* **Assignment**
Output only the stretch of the listing that starts at the line containing "potted plant: present" and ends at the line containing "cutting board: present", reproduced exactly with both ends.

* **Provided data**

↓

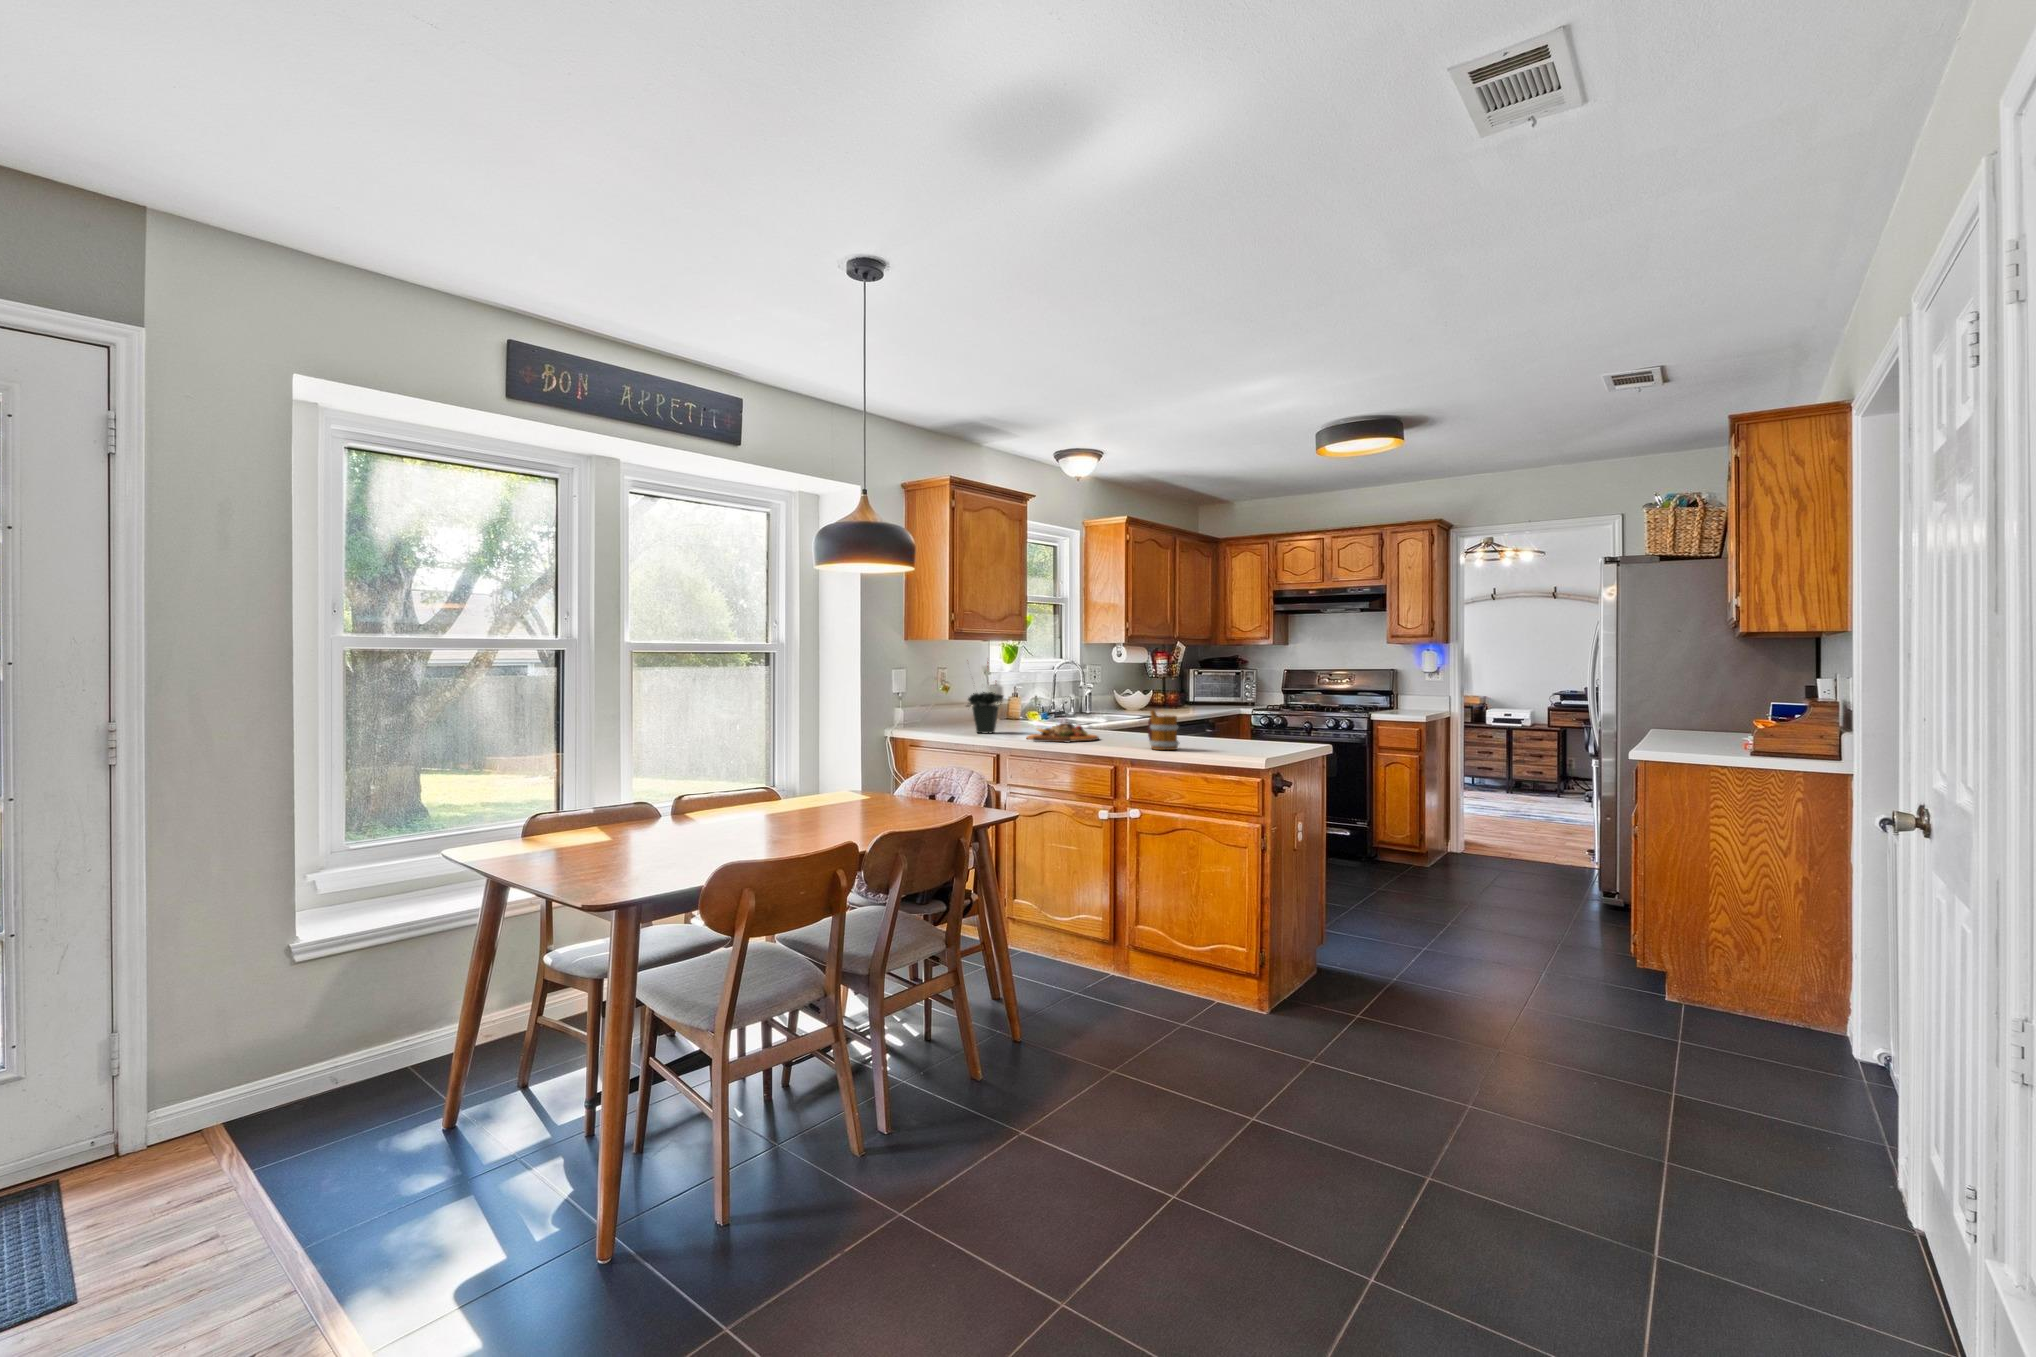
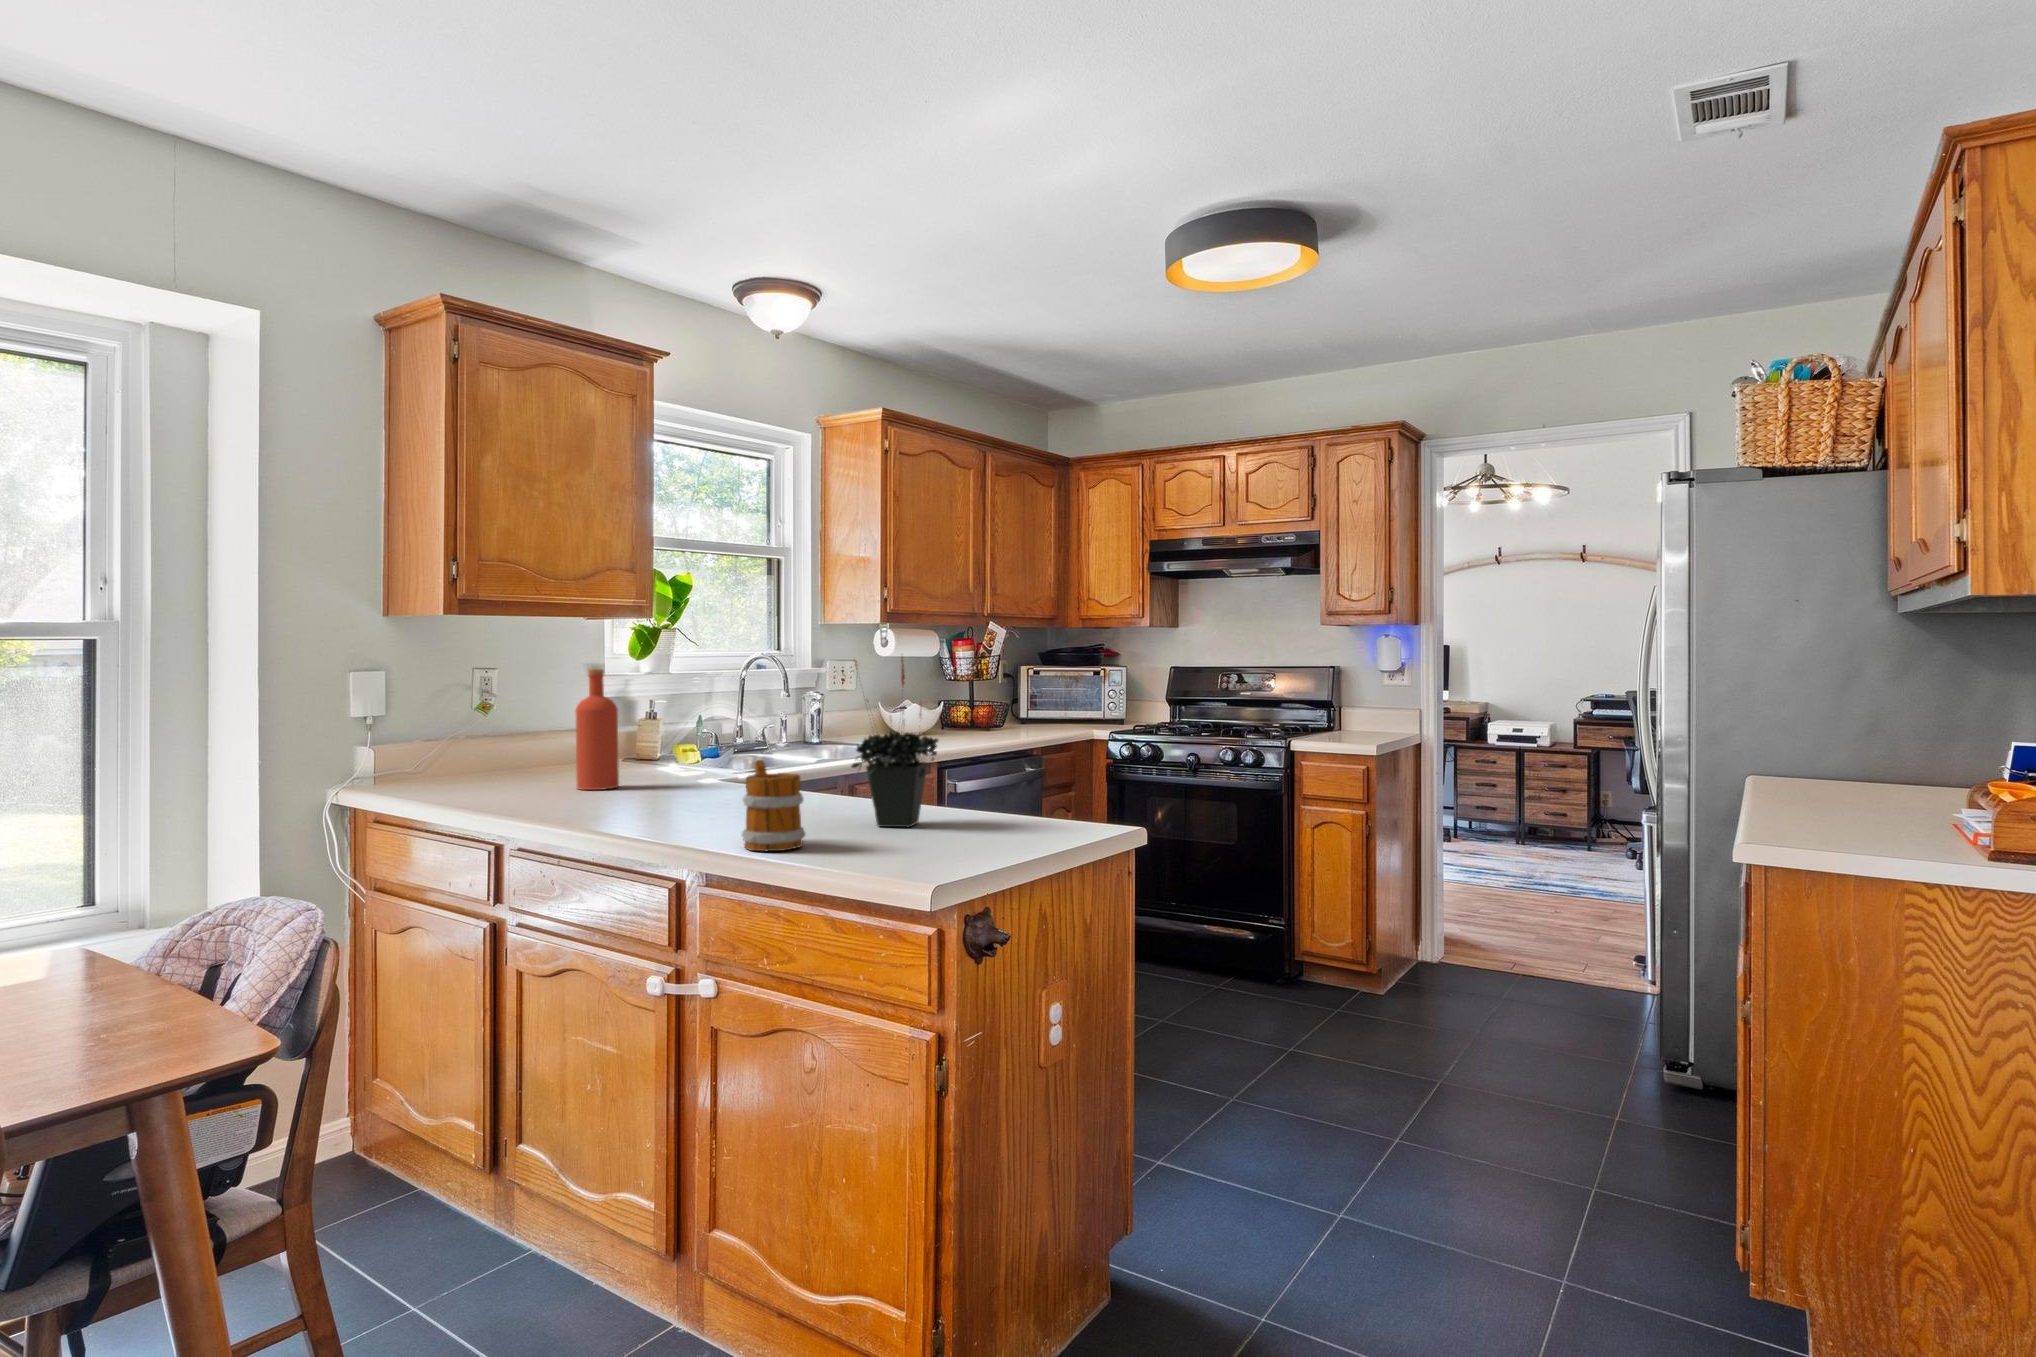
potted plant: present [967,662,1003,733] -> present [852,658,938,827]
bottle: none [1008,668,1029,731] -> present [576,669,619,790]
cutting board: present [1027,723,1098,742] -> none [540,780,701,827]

↑
↓

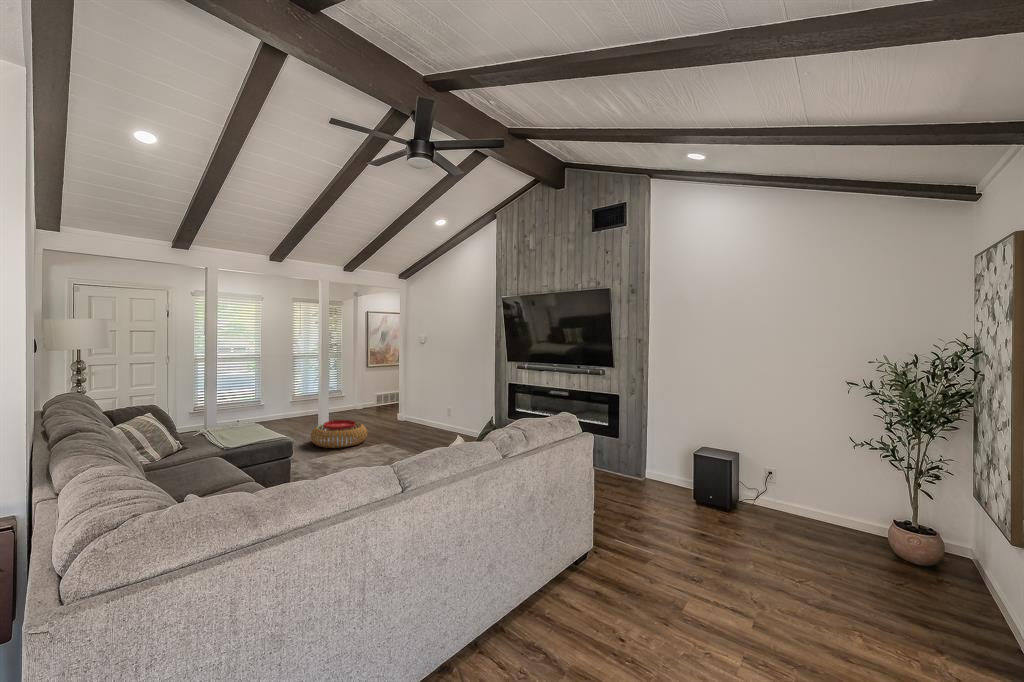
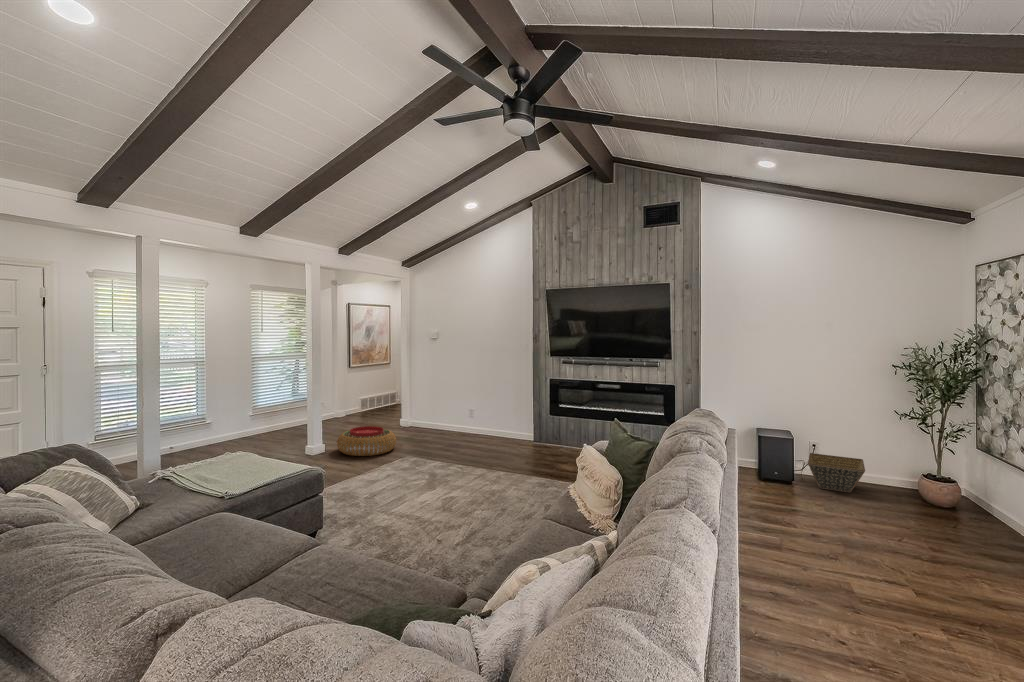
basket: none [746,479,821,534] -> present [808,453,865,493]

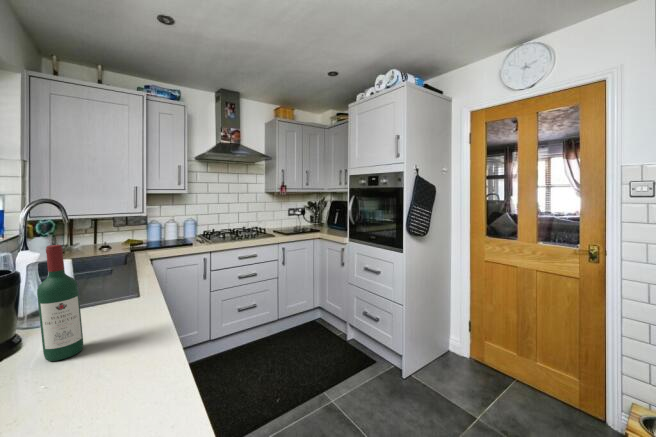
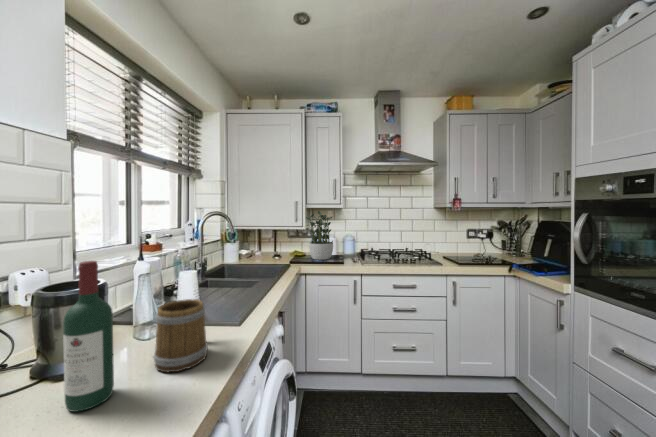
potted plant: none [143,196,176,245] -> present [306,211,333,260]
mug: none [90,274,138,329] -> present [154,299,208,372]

↑

* **Solution to the exercise**
potted plant: present [967,662,1003,733] -> present [852,658,938,827]
bottle: none [1008,668,1029,731] -> present [576,669,619,790]
cutting board: present [1027,723,1098,742] -> none [540,780,701,827]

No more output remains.